Fear or lure for death is irrelevant. Death usually comes unexpectedly. Of course, this is not true for those who commit suicide or persons who are executed. In the new age people have been clamouring for death and are campaigning to allow the state to allow them get help to facilitate death for themselves. For this category of people, death is preferable to the pains they are subjected to. Death for them is a relief.
Not so for majority of people. For the vast majority of people, death ought to be postponed, avoided and if possible even killed. If only we would not die or age how sweet, they think life could be. For some other people death is a finality, implies failure to achieve set objectives or a journey into the unknown. What with the fact that most religions, death is a passage to the judgement seat of God who is going to judge people for all they have said or done while on earth. For these people death only appears as a bailiff who ushers people into the court room of God.
For all these reasons, most people fear death. So morbid has been the fear of death that people do all sorts of things, including, you may say, selfishly killing other people that they may live.

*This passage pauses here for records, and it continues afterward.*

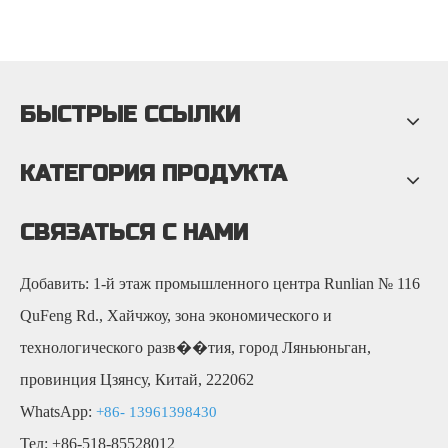
БЫСТРЫЕ ССЫЛКИ
КАТЕГОРИЯ ПРОДУКТА
СВЯЗАТЬСЯ С НАМИ
Добавить: 1-й этаж промышленного центра Runlian № 116
QuFeng Rd., Хайчжоу, зона экономического и
технологического разв��тия, город Ляньюньган,
провинция Цзянсу, Китай, 222062
WhatsApp:
+86- 13961398430
Тел: +86-518-85528012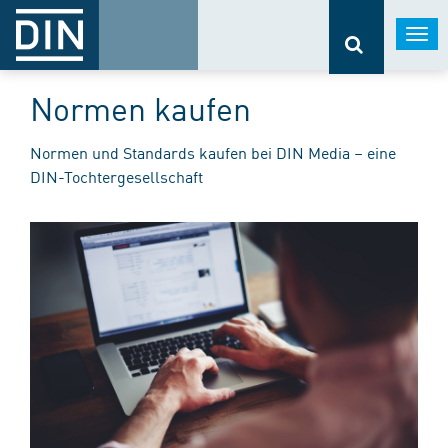
Togg
navi
Normen kaufen
Normen und Standards kaufen bei DIN Media – eine
DIN-Tochtergesellschaft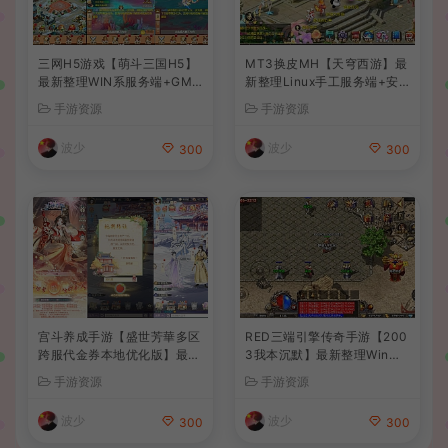
三网H5游戏【萌斗三国H5】
MT3换皮MH【天穹西游】最
最新整理WIN系服务端+GM
新整理Linux手工服务端+安
后台+详细搭建教程
卓苹果双端+GM后台+详细搭
手游资源
手游资源
建教程+全套源码+视频教程
波少
波少
300
300
宫斗养成手游【盛世芳華多区
RED三端引擎传奇手游【200
跨服代金券本地优化版】最新
3我本沉默】最新整理Win系
整理单机一键即玩端+Linux
服务端+安卓苹果PC三端+详
手游资源
手游资源
手工服务端+CDK授权后台
细搭建教程
+安卓+详细搭建教程
波少
波少
300
300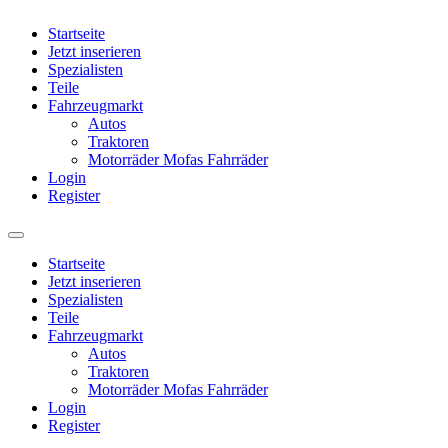
Startseite
Jetzt inserieren
Spezialisten
Teile
Fahrzeugmarkt
Autos
Traktoren
Motorräder Mofas Fahrräder
Login
Register
Startseite
Jetzt inserieren
Spezialisten
Teile
Fahrzeugmarkt
Autos
Traktoren
Motorräder Mofas Fahrräder
Login
Register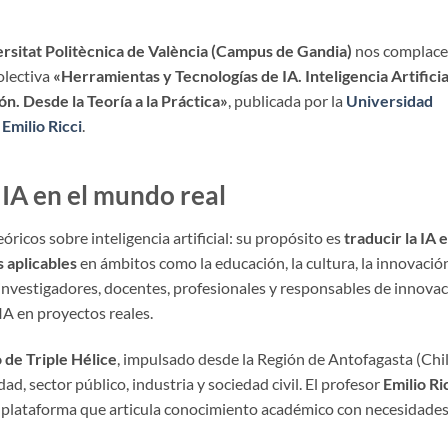
rsitat Politècnica de València (Campus de Gandia)
nos complace
olectiva
«Herramientas y Tecnologías de IA. Inteligencia Artificia
ón. Desde la Teoría a la Práctica»
, publicada por la
Universidad
e
Emilio Ricci
.
 IA en el mundo real
eóricos sobre inteligencia artificial: su propósito es
traducir la IA 
 aplicables
en ámbitos como la educación, la cultura, la innovació
 investigadores, docentes, profesionales y responsables de innova
A en proyectos reales.
 de Triple Hélice
, impulsado desde la Región de Antofagasta (Chil
d, sector público, industria y sociedad civil. El profesor
Emilio Ri
a plataforma que articula conocimiento académico con necesidade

It is a well known fact that people fear to go near corpses. Some traditions forbid traditions rulers from looking at corpses. At most funeral services the corpses remind us of our mortality.

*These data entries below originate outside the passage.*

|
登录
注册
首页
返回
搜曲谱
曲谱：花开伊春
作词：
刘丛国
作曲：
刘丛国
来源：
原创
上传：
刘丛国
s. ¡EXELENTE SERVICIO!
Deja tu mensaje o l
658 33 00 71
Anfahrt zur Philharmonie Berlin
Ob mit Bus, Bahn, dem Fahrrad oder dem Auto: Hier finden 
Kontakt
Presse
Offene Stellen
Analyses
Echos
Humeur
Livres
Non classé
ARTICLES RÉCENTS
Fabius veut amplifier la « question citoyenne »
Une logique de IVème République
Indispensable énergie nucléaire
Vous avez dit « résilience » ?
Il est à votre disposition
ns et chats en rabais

The economic crisis in Nigeria has introduced new forms of cultural norms. About two years ago, my uncles wife was shot dead by bandits near Wukari. Medical personnel who travelled with the wife to Taraba State Governor, she had taken bullets that may have been meant for someone else. Expectedly, my uncle himself a retired civil servant was distraught. I was shocked when we had to take turns to take pictures with the casket. Indeed so shocked was I that I refused to print the pictures taken.
I thought my uncle had lost it. Why would anyone pose for a photograph with a corpse in a closed casket? After a year, I had to print the pictures.

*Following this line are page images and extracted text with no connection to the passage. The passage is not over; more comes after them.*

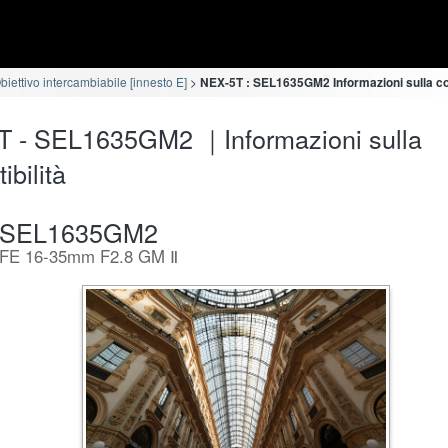
iettivo intercambiabile [innesto E]
NEX-5T : SEL1635GM2 Informazioni sulla co
T - SEL1635GM2 ｜Informazioni sulla
ibilità
SEL1635GM2
FE 16-35mm F2.8 GM Ⅱ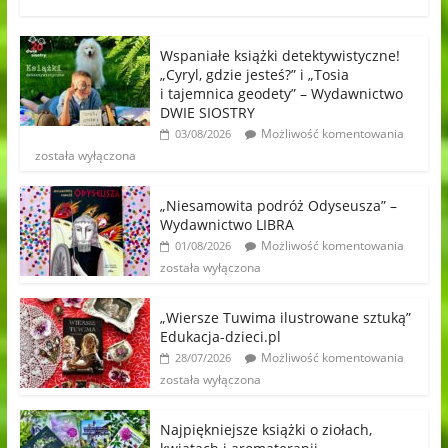
Wspaniałe książki detektywistyczne!
„Cyryl, gdzie jesteś?” i „Tosia
i tajemnica geodety” – Wydawnictwo
DWIE SIOSTRY
Możliwość komentowania
03/08/2026
została wyłączona
„Niesamowita podróż Odyseusza” –
Wydawnictwo LIBRA
Możliwość komentowania
01/08/2026
została wyłączona
„Wiersze Tuwima ilustrowane sztuką”
Edukacja-dzieci.pl
Możliwość komentowania
28/07/2026
została wyłączona
Najpiękniejsze książki o ziołach,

Now besides the strange posing of photographs with caskets, we now have been moving from one funeral house to another for sake of food. Unlike wedding ceremonies where besides eating food, people give gifts, for most people funerals are absolute losses.
Besides losing your relation, you may have to empty your pockets and barns to feed people who come. Of course, most people who come would simply eat and go.
Death now draws people together when it comes, money is forced out of the pockets of the bereaved to feed, sometimes, several tens of people for three to five days.